A search of the office where her partially clad body was found and interviews with acquaintances failed to give police any significant clues.

The investigation was nearing an apparent dead end when a bank robbery months after the discovery of the body unexpectedly gave police their most important clue -- the gun that had been used to kill Marbley, a 26-year-old Navy Yard custodian.

Police seized the .25 caliber semi-automatic on Sept. 18, 1979, after they arrested Gregory Hall in the bank robbery. He was subsequently convicted in that case. Four months later, police charged Gregory Hall's brother, Adrian Theodore Hall, 31, of 1234 Perry St. NE with Marbley's murder.

Yesterday, a D.C. Superior Court jury convicted Adrian Hall of murdering Marbley, who was the mother of two.

Assistant U.S. Attorney Richard L. Caplan said the case was built on evidence developed by "super police work" by homicide detectives and police technicians.

"The gun is the main thing that links [Adrian Hall] to the crime," Caplan said.

"Without the gun," he said, "we couldn't have brought this case to trial."

Police were able to tie the gun to the Marbley slaying by demonstrating that the six bullets recovered from her body had been fired from the weapon.

When police confiscated the gun after the bank robbery, they followed routine and sent it to the firearms identification unit.

Technicians then made the match. Police arrested Adrian Hall after concluding that he had access to the gun.

The man found with the gun, accused bank robber Gregory Hall, was eliminated as a suspect in the murder by Detective Sgt. Elijah Wade because he had not known Marbley. Police theorized that the absence of signs of a struggle at the murder scene indicated that the killer was known to the victim.

But Adrian Hall told police that he had been involved for four years with Marbley, investigators said. Interviews with friends of the woman and Adrian Hall, who also had worked as a custodian at the Navy Yard, revealed that Marbley had begun to reject him and had taken on a new lover in the weeks before her death. Police now had a motive.
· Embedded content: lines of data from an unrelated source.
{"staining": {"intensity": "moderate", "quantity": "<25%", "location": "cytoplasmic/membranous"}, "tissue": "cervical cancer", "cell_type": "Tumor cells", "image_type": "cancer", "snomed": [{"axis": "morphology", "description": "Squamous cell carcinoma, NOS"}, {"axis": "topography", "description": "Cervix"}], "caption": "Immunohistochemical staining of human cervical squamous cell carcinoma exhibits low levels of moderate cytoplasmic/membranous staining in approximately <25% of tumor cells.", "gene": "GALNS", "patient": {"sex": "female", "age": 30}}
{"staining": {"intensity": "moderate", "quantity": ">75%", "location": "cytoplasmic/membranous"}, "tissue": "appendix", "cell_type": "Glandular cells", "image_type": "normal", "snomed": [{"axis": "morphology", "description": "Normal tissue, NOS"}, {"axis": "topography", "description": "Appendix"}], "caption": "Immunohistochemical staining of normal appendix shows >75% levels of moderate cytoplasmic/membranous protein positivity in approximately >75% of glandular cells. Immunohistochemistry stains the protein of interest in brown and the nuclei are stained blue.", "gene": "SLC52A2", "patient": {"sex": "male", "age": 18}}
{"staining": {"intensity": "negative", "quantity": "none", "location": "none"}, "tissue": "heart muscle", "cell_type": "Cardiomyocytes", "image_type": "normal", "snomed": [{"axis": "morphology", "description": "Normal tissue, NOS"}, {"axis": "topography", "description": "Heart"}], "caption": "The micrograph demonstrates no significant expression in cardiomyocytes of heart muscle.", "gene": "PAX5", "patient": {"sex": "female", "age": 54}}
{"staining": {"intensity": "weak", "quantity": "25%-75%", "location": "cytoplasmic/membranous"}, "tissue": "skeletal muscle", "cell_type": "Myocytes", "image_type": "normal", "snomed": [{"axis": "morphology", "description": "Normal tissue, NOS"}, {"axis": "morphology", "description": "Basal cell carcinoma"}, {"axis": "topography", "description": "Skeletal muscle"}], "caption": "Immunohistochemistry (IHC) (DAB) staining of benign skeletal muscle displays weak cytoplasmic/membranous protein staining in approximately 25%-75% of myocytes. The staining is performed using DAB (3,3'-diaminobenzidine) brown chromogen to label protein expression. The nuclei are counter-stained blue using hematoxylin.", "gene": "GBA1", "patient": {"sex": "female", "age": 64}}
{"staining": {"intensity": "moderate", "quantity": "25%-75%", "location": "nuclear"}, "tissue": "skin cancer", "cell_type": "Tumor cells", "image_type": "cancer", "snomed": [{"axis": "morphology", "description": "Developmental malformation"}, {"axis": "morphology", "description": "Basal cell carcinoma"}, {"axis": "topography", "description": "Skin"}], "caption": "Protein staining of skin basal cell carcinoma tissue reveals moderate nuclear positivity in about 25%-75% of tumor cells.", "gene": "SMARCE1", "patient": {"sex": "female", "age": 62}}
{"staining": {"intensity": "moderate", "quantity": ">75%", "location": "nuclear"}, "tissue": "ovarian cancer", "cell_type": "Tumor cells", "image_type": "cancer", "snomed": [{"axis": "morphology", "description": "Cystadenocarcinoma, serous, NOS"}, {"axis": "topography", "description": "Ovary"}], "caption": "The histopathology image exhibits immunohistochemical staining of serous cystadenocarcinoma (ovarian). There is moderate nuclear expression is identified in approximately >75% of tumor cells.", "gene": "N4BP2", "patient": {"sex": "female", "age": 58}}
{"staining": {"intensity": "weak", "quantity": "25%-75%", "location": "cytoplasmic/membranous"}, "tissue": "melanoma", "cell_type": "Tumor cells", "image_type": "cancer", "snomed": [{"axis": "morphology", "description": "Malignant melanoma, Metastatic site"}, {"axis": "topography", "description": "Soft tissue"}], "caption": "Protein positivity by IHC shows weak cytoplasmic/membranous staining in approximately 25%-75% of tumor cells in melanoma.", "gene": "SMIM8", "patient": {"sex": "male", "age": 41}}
Among other pieces of circumstantial evidence were:

A coworker of Marbley's testified that he saw Hall leaving the facility a half hour after Marbley arrived for work on July 9, 1979, the day police believed she was killed. There was no reason for Hall to be there that day because he had been fired several weeks before, prosecutor Caplan argued.

A friend of Hall's testified that in a phone conversation shortly after Marbley's body was found, the defendant said he was having trouble sleeping and asked the woman to pray for him.

Defense lawyer Bruce McHale contended unsuccessfully that the evidence was insufficient to convict his client.